[Page text]
● ● ● ● ● ● ●
This difficulty is fundamental. The founders of quantum mechanics ran headlong into it when they encountered the difference between how things are and what we can say about it. But this difficulty is not new. It has been known for a very long time:
The Tao that can be told
Is not the eternal Tao.
The name that can be named
Is not the eternal Name.
The unnameable is the eternally real.
Naming is the origin
of all particular things.
— Lao Tse, The Tao Te Ching, circa 600 BC
January 25, 2014 at 00:11
Hello Michel!
Thank you for your well-thought-out response.
There are a number of points of discussion I’d like to address, but, it would be overwhelming to tackle all of them at once. So, instead, let me first turn to the definition of ‘existence’ and its extension, ‘a being’.
First, ‘existence’: does an electron, which only has a probability of being in a certain place with a specific momentum (the Heisenberg principle tells us we cannot know both) ‘exist’?
What about the ‘existence’ of the alpha particle in the Shrodinger experiment: does it exist before it is observed (and its probability curve is collapsed) or does it only ‘exist’ once it has been observed?
(OK – these may be cliche examples – but that is because they are demonstrative of the difficulty in defining what ‘existence’/’to exist’ actually means. Is it the occurrence itself or the observation which collapses the probability wave of the occurrence that defines ‘existence’? This is much more important an issue that may at first appear.)
Secondly: what defines ‘a being’? Is a ‘rock’ a ‘being’? Why or why not? What about mono-cellular organisms? What about plants? After all, they do communicate with each other in order to protect against predators and even house plants have been demonstrated to be capable of recognizing individual human beings from each other, even if they alter their clothing.
Until we successfully answer these questions, we cannot even begin to discuss deities and their particulars.
January 24, 2014 at 20:57
Good evening,
Xanthippa,
I agree with you we must have the same comprehension of the terms we use in order to debate. In the language, “to exist” means to possess a reality. “Reality” indicates what is actual. To understand better the notion of existance we can help us with the notion of inexistance : what does not exist is nil, nothing. Therefore, a being – one who or which exists as a man, a tree, a bag, an idea, a movement – is not necessarily material, limited by a place or “repeatable”.
Besides, faith based on a submission that is to say you follow something (the religion, its believes, its orders) because you choose it. This does not mean there are no reasons to this choice, this does not mean what is believed is irrational. Indeed, what is irrational is what is not in conformance with reason. Yet, since the reason does not contradict the faith it is not irrational. Moreover, as I said some believes in faith can not be deduced by the reason (that there will be a Judgement for example) but some bases of the faith can be deduced by reason like the existance of God, some of His attributes, things we cannot attribute to Him.
● ● ● ● ● ● ●
[Provided data]
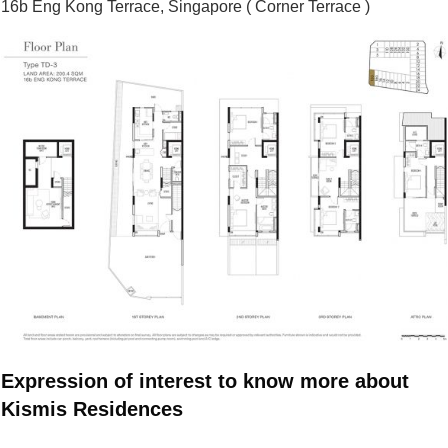
16b Eng Kong Terrace, Singapore ( Corner Terrace )
Expression of interest to know more about
Kismis Residences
● ● ● ● ● ● ●
[Exercise tasks]
(A) Please reproduce part of the discussion of existence word for word, beginning at the words "The unnameable is" and stopping after "know both) ‘exist’?".
(B) In the discussion of existence, why does the writer bring up the electron and the alpha particle even while conceding they may be cliché examples?

[Responses to the exercise]
(A)
The unnameable is the eternally real.
Naming is the origin
of all particular things.
— Lao Tse, The Tao Te Ching, circa 600 BC
January 25, 2014 at 00:11
Hello Michel!
Thank you for your well-thought-out response.
There are a number of points of discussion I’d like to address, but, it would be overwhelming to tackle all of them at once. So, instead, let me first turn to the definition of ‘existence’ and its extension, ‘a being’.
First, ‘existence’: does an electron, which only has a probability of being in a certain place with a specific momentum (the Heisenberg principle tells us we cannot know both) ‘exist’?

(B) The writer uses them because they show the difficulty of defining what "existence" or "to exist" actually means.